In November of 2006, as I celebrated the Dems taking back Congress, I also was beating myself up a bit because I realized that it was the first election season since I’ve been of voting age that I didn’t volunteer for or work for a political campaign. This year, I promised myself I’d get more involved, and I’ve found the candidate that I’ll be devoting most of my political energy towards – Rebecca Kaplan, who’s running for the at-large seat on the Oakland City Council.
Here are some of the many reasons I made this decision:
- Rebecca’s creative and not afraid to voice her opinions: One of the problems with our current City Council is that they seem to be stuck in a cyclical way of thinking about issues, recycling old ideas and complaining again and again without really proposing solutions. Kaplan’s already proving herself to be different – for example, she is proposing recruiting police officers from the thousands of gay and lesbians who have been discharged from the military. Whether you agree with Kaplan’s ideas or not, there’s surely something to be admired about her creativity. V Smoothe describes this well:
I don’t agree with all her ideas, but I love that she’s obviously spent a lot of time thinking about Oakland’s problems and trying to come up with fresh ways to address them… When you’re throwing out new idea after new idea, you’re going to have some duds (I recall her talking about putting officers on Segways at one meeting), but I’d rather see some silly ideas get floated if that’s what it takes to get the gems as well and there than watch a government with a near total lack of initiative (except occasionally to copy some dumb hippy thing San Francisco did). I’m not sold on this don’t-ask-don’t-tell discharged military recruitment strategy she keeps pushing, but at least it’s a new idea.
- Rebecca’s an ambitious leader who cares passionately about Oakland: Just take a look at her resume to find out yourself. She’s been involved in Oakland politics for several years – from her work on the AC Transit Board of Directors to being one of the strategic minds behind Measure Z, Oakland’s adult-use marijuana initiative, she takes on projects and sees them through. She’s also not above citizen activism – I’ve seen her voice her opinions at several Oakland and Alameda County medical marijuana hearings, and she recently took the council to task about not publicizing the downtown zoning hearings and not holding them in downtown.

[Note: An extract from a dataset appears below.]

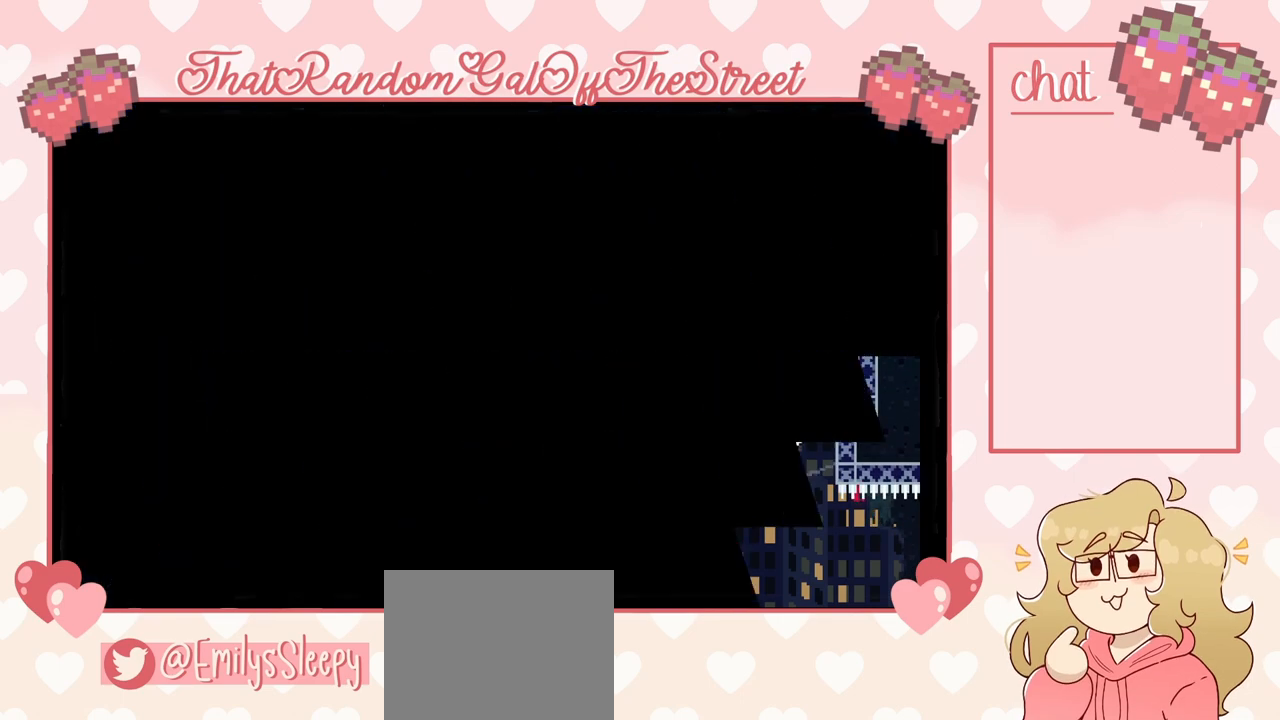
{"buttons": [], "left_stick": "center", "right_stick": "center", "events": []}
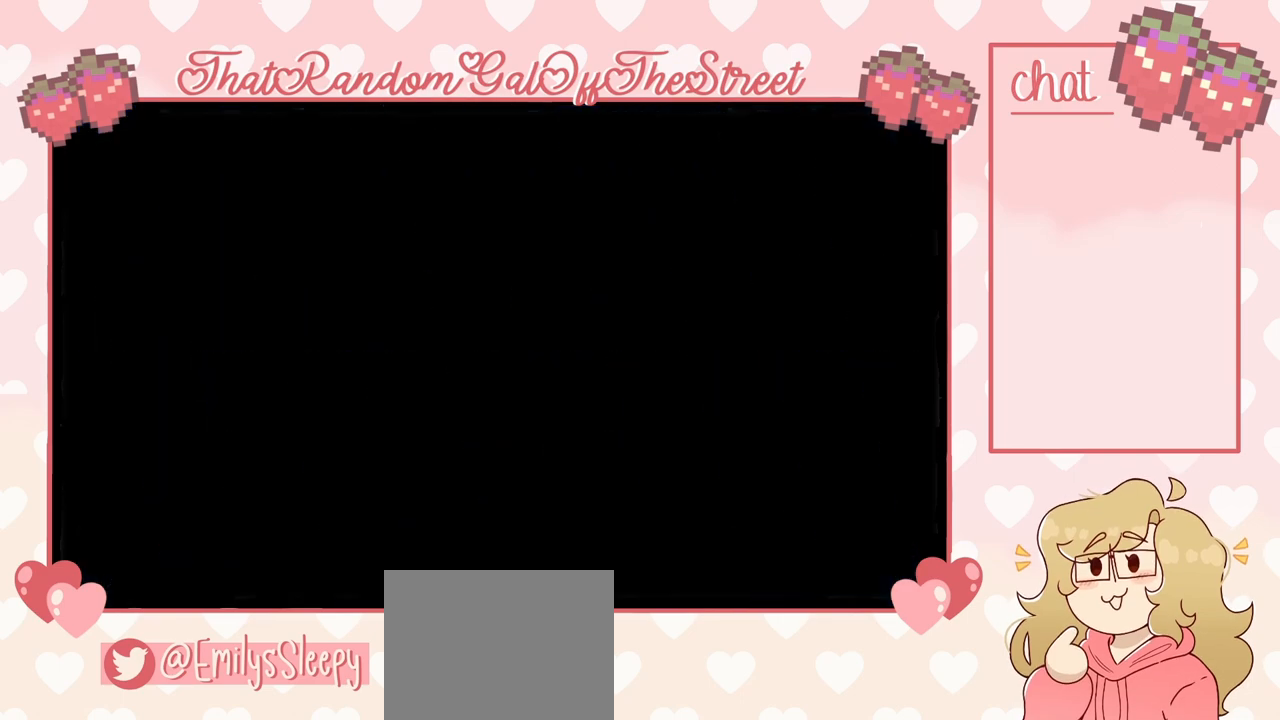
{"buttons": [], "left_stick": "center", "right_stick": "center", "events": []}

- Rebecca’s a part of the Oakland community: I volunteered for the campaign yesterday, passing out flyers at the Temescal Farmers Market, and I was amazed at how many people knew Rebecca. Here are some of the comments I heard: “I swim with Rebecca.” “I met her on the bus.” “She goes to my church.” Though I was amazed, I wasn’t that surprised because I too have encountered Rebecca at hearings, political events, and on the bus. Somehow, she seems to be just about everywhere and is happy to talk to anyone.
If you’re looking for more information on Kaplan and the other candidates for the at-large council seat, please read V Smoothe’s thorough analysis of the debate. Really, set aside 20 minutes or more and read parts 1 and 2. Though I differ with V in her ultimate conclusion, I think she does an excellent job laying out the issues.
If you find someone that inspires you in this race or another, I encourage you to do something beyond voting – donate, participate in a phone bank or precinct walk, talk to your friends about the candidate. It doesn’t take much time, and it feels really good. Believe me, from my experience in 2006 I know that the alternative of guilt and/or regret is not pretty.